═══ SOURCE RECORDS ═══

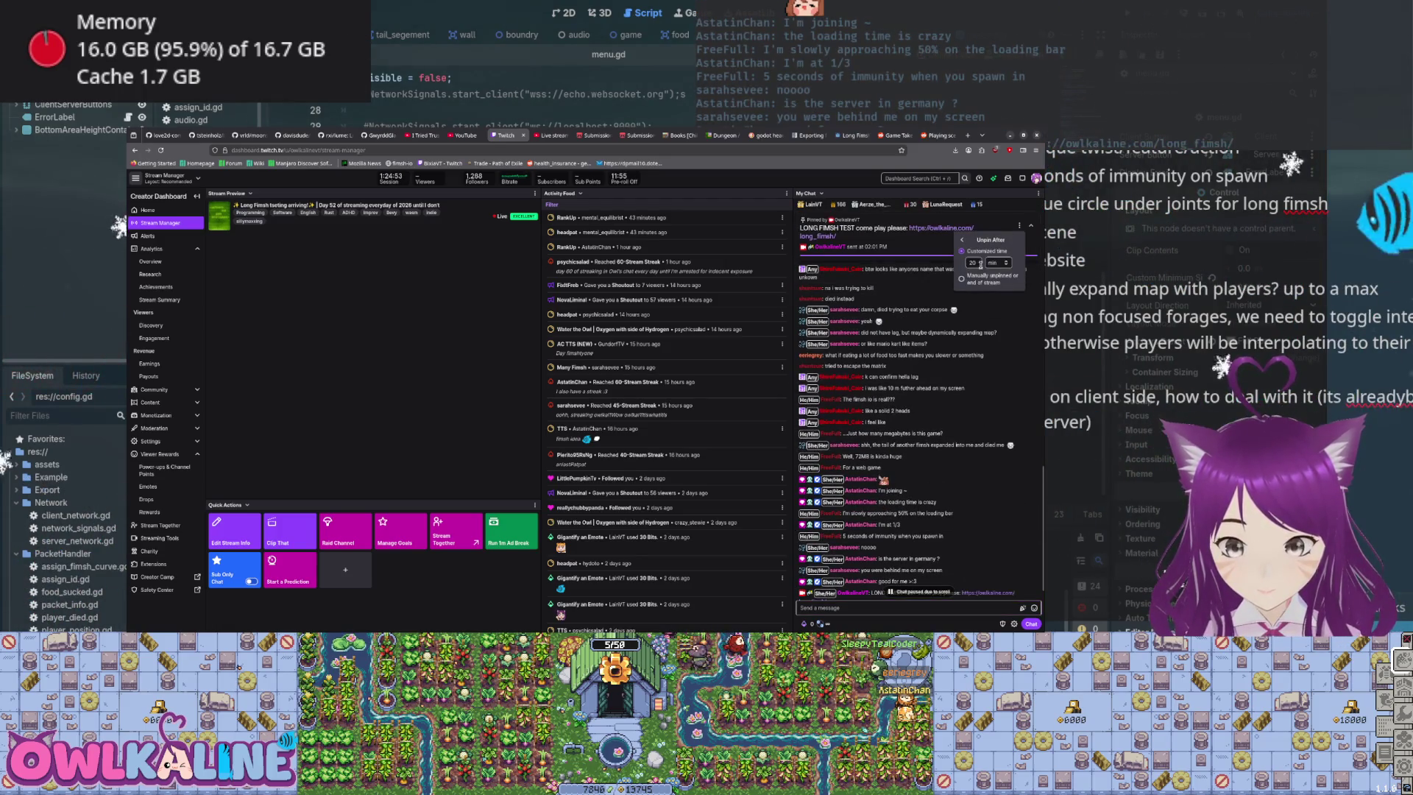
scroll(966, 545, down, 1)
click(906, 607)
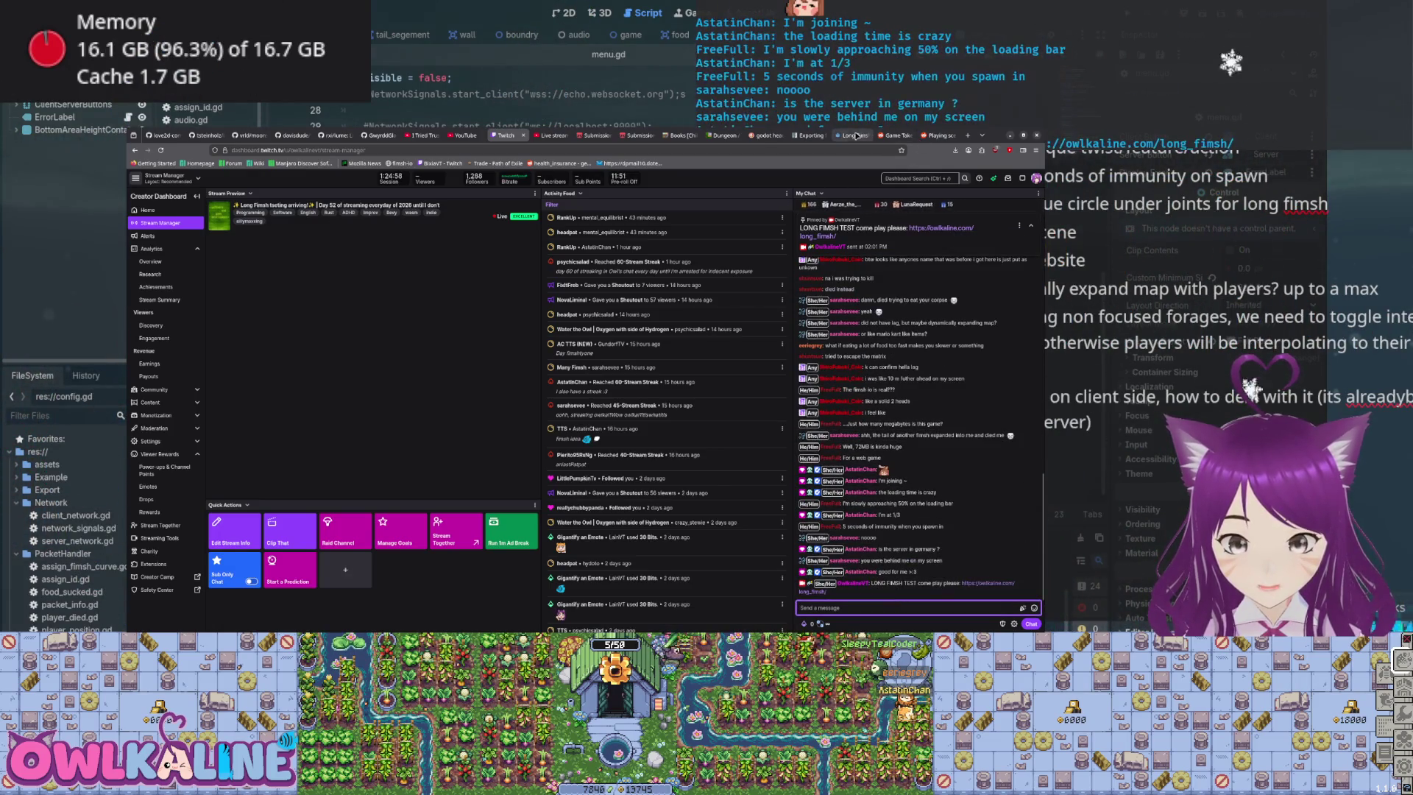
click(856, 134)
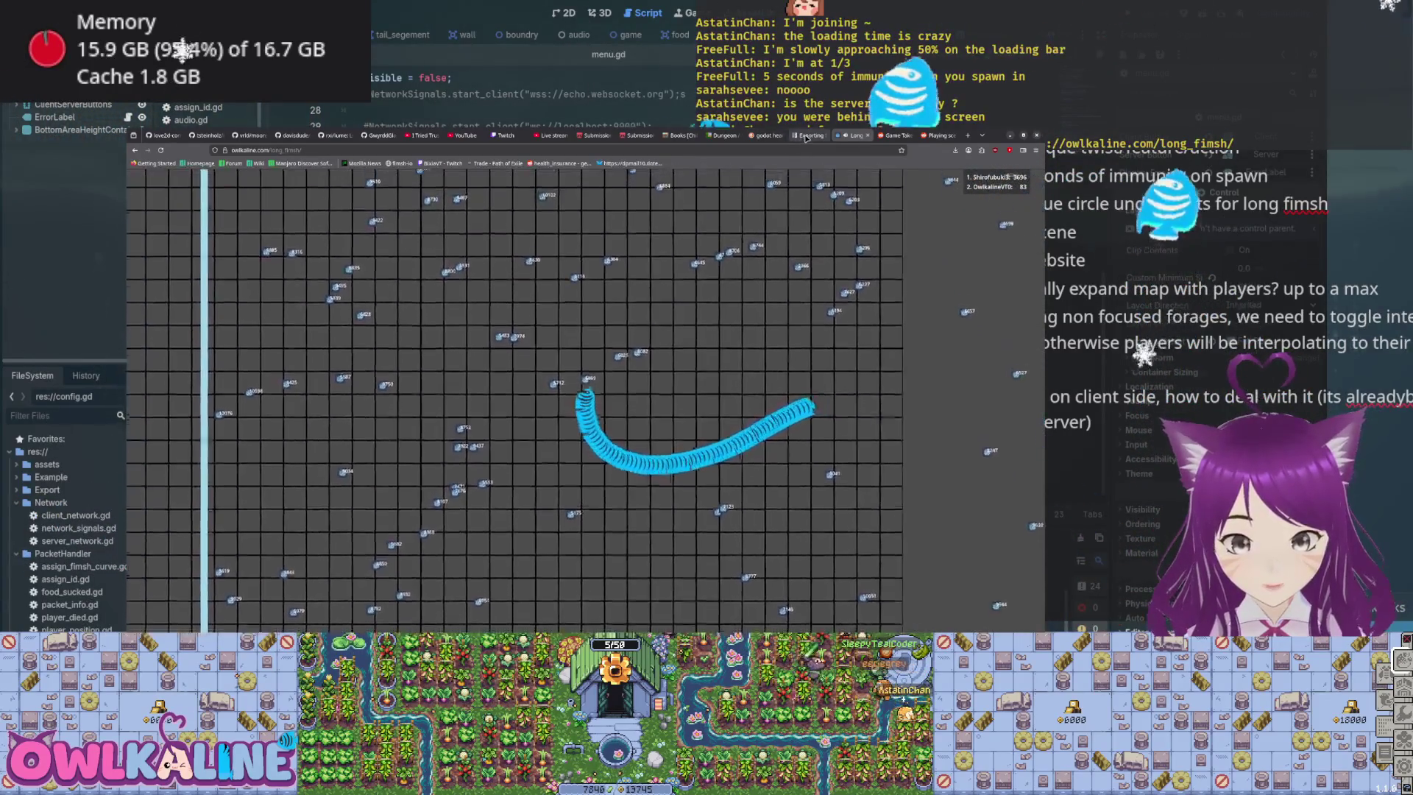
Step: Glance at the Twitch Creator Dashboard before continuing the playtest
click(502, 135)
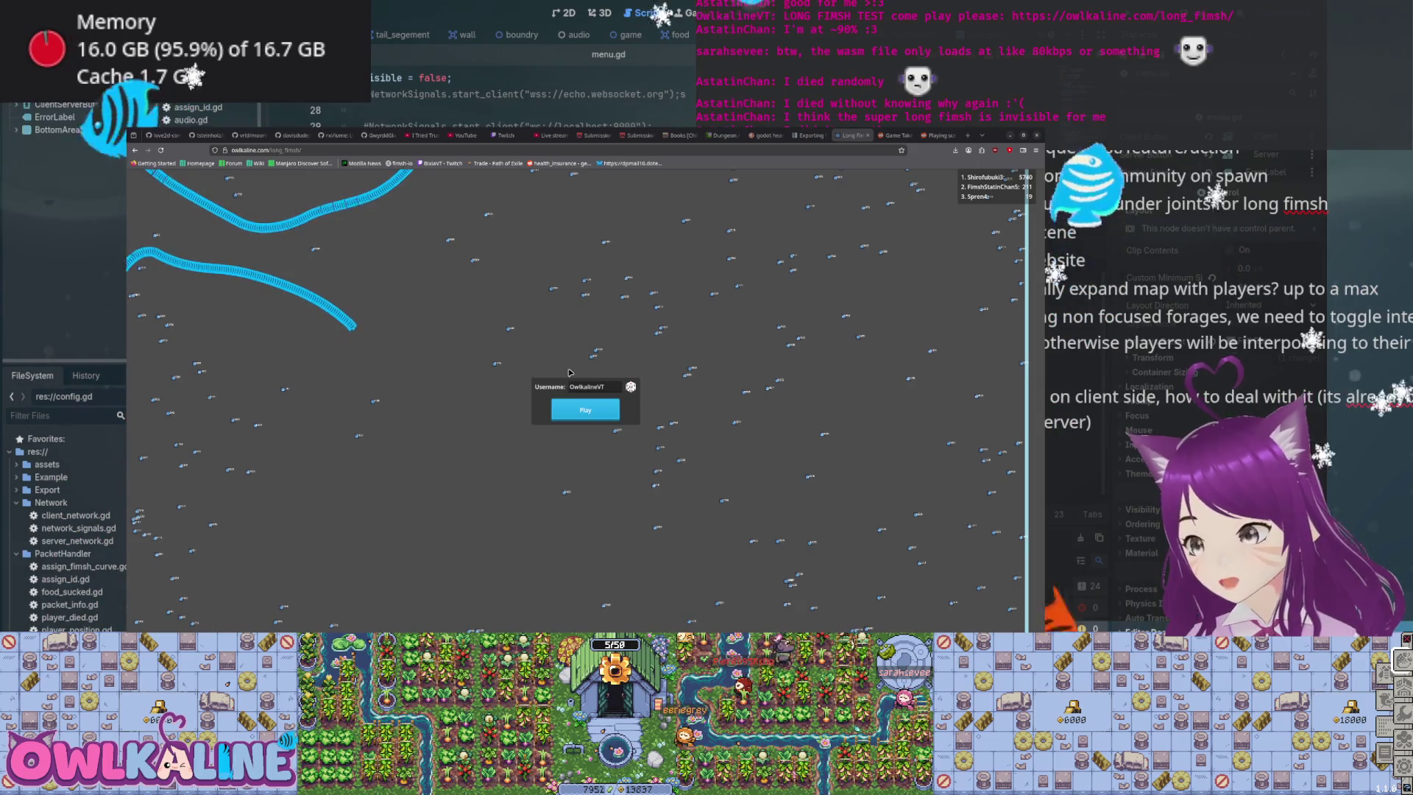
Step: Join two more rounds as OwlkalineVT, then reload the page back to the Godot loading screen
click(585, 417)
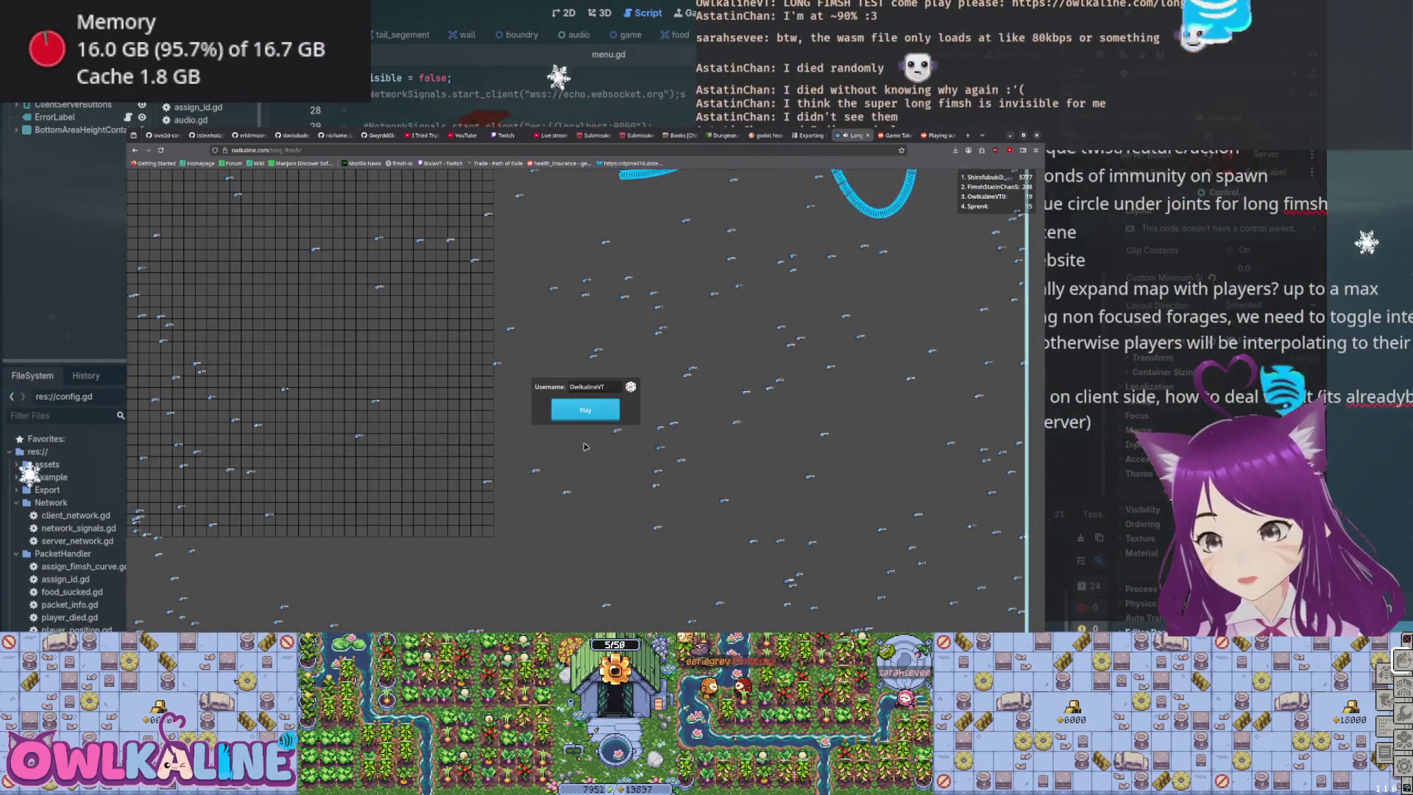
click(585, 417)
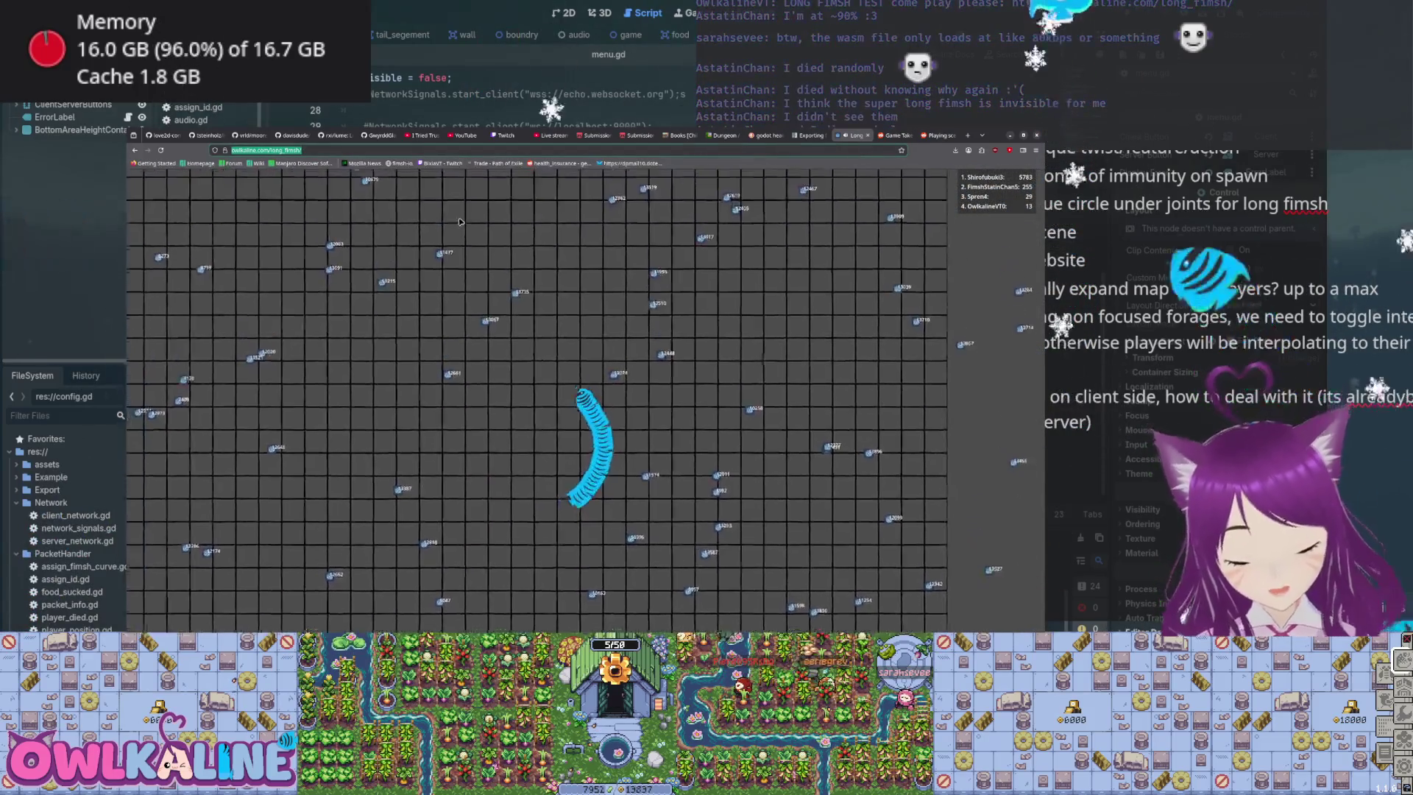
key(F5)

═══

### [TASK TO CARRY OUT]
Although the records contain pictures, transcribe only their text, exactly as written.

### [RESULT OF THIS TASK]
scroll(966, 545, down, 1)
click(906, 607)
click(856, 134)
Step: Glance at the Twitch Creator Dashboard before continuing the playtest
click(502, 135)
Step: Join two more rounds as OwlkalineVT, then reload the page back to the Godot loading screen
click(585, 417)
click(585, 417)
key(F5)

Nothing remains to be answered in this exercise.